Самарин возвратился, он с ужасом начинает разглядывать невозможность удержаться на их точке ортодоксно-философской. Благородное устройство его головы не дозволяет ему остановиться на формальном, внешнем сосуществовании или, лучше, на юкстапозиции[337]. Его поразил в Казани лама, уверенный, спокойный в своей ортодоксии. Но он грустен, процесс совершается круто, и я знаю по себе, как тяжело расставаться с некоторыми мечтами, хотя я в них и не так вжился, как он. Недавно «Allgemeine Zeitung» à propos de bottes цитировала удивительное место из Гёте об Америке (хотя оно и не вовсе к ней идет):
Dich stört nicht im Innern,
Zu lebendiger Zeit,
Unnützes Erinnern
Und vergeblicher Streit[338].
Пора начать и человечеству забывать ненужное из былого, то есть помнить о нем как о былом, а не как о сущем.
Филарет поручил Годубинскому опровергнуть Гегеля, Голубинский отвечал, что ему не совладать с берлинским великаном и что он не может его безусловно отвергнуть. Филарет требовал, чтоб он по крайней мере против тех сторон восстал, которыми не согласен. Но Голубинский опять отозвался тем, что он так последователен, что можно или все отвергать или все принимать. Итак, крот прокапывает и в духовную академию. Строганов совсем растерялся, ему хочется и свободу преподавания и чтоб оно не выходило из границ, им выдуманных; он боится резко принять ту или другую сторону и качается в неприятном и жалком положении. Им всем хотелось бы дать все права науке на условии, чтоб она не пользовалась ни одним. Вроде того, как Екатерина II сзывала депутатов или как испанские гранды снимали шляпу перед королем, но он должен был всякий раз остановить.
24. Беспрерывные споры и разговоры с славянами много способствовали, с прошлого года, к уяснению вопроса, и добросовестность обеих сторон сделала большие уступки, образовавшие мнение более основательное, нежели чистая мечтательность славян и гордое презрение ультраоксидентных.
Gottes ist der Orient,
Gottes ist der Occident![339]
Главная ошибка их, что, веря (и не без основания) в огромное будущее славян как того племени, которое имеет призвание своею непосредственностию соответствовать высшему, логическо-историческому вопросу, выработанному Европой, они хотят и в самом младенчестве его видеть что-то высшее европейского развития, как будто возможность будущего значит превосходство над действительностию развитою и осуществившей свое призвание. Впрочем, я собираюсь об этом писать целую статью. Движенье умственное, беспокойное, ищущее разрешений, говорящее в Москве, усиливается очевидно. Страшно думать, что, когда эту деятельность хорошенько разглядят, развеют опять по лицу России всех порядочных людей.
+-------+
__ЧТО СДЕЛАТЬ__
Ответьте на вопросы по отрывку выше:
(a) Кто поразил Самарина в Казани?
(b) Какая газета цитировала место из Гёте об Америке?
(c) Кто, согласно отрывку, совсем растерялся?
+-------+
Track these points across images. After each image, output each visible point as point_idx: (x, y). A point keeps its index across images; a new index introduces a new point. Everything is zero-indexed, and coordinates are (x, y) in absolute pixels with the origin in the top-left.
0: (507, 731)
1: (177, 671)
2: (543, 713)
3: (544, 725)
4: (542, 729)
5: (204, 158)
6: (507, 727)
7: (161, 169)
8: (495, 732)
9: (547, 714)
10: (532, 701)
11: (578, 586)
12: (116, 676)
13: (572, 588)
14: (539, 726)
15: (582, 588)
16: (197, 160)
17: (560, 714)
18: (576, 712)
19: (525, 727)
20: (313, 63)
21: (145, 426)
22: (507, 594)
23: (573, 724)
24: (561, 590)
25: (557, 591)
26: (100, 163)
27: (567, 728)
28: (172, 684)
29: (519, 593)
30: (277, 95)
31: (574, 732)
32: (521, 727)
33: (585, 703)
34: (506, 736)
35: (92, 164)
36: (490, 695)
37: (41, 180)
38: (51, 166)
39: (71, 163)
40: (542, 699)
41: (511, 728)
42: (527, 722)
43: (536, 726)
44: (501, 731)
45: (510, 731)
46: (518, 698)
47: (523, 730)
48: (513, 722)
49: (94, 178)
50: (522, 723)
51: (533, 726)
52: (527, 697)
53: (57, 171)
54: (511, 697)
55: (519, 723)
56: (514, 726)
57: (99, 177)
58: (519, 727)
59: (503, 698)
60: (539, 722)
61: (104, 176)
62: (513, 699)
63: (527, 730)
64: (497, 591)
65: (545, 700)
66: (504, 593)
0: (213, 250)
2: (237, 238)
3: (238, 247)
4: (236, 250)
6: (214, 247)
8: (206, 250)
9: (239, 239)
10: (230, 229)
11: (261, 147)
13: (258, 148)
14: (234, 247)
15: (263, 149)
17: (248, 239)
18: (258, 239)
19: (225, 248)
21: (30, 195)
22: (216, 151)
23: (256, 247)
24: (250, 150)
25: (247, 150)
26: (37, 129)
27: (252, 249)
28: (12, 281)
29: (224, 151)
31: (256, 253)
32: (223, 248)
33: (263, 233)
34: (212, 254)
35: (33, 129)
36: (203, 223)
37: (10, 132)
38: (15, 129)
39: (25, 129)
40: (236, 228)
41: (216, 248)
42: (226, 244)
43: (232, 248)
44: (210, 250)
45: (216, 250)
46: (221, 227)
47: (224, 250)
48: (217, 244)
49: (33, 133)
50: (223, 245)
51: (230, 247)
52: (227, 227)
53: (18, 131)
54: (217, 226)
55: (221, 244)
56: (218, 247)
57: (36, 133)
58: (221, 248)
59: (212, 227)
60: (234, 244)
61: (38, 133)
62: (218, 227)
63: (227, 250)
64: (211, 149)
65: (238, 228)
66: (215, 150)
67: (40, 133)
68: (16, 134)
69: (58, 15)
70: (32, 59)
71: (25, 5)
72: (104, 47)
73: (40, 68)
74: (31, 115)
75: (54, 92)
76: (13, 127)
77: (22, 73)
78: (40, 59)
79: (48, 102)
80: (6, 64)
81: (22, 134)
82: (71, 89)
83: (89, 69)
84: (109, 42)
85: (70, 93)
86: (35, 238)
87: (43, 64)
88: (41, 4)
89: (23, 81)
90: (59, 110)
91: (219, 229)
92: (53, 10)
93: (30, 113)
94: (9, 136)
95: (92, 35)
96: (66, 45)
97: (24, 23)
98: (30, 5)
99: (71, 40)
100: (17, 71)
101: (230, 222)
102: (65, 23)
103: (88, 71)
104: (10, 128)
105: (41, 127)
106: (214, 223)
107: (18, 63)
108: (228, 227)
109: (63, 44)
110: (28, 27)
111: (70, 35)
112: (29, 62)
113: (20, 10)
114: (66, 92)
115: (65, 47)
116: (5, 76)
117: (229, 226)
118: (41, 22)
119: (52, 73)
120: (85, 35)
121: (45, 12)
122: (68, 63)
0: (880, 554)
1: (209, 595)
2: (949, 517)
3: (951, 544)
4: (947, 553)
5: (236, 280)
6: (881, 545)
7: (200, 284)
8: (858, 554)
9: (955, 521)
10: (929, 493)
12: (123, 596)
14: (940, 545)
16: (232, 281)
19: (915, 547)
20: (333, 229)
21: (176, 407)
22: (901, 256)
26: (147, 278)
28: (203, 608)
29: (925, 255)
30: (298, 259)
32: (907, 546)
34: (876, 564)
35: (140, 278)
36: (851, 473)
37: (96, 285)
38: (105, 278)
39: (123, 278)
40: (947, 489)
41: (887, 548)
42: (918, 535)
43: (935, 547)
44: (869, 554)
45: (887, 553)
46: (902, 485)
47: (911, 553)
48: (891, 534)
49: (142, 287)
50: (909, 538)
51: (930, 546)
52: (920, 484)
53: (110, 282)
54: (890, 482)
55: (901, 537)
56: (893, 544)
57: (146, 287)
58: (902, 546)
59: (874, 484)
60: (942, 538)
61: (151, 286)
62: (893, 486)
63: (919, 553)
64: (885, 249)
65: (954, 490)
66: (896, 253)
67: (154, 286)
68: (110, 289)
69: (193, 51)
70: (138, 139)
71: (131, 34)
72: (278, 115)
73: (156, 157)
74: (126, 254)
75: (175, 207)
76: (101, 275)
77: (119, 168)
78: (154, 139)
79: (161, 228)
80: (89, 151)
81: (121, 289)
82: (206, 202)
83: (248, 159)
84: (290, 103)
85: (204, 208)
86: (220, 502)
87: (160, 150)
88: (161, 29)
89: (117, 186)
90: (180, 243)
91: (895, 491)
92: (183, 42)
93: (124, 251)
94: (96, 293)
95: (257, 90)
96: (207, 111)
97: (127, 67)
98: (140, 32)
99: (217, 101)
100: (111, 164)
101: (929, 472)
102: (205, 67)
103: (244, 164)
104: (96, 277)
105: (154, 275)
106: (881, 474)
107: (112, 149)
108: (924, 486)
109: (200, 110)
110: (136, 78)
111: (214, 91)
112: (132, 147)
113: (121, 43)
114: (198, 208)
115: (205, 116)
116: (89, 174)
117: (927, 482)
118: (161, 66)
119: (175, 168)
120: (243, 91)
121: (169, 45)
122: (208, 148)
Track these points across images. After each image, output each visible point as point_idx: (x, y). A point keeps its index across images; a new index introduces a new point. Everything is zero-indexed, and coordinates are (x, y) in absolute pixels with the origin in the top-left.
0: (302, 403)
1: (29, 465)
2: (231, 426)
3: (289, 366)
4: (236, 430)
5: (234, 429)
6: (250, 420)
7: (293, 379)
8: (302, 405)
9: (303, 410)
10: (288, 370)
+-------+
__ОТВЕТ К ЗАДАНИЮ__
(a) Лама, уверенный и спокойный в своей ортодоксии.
(b) «Allgemeine Zeitung».
(c) Строганов.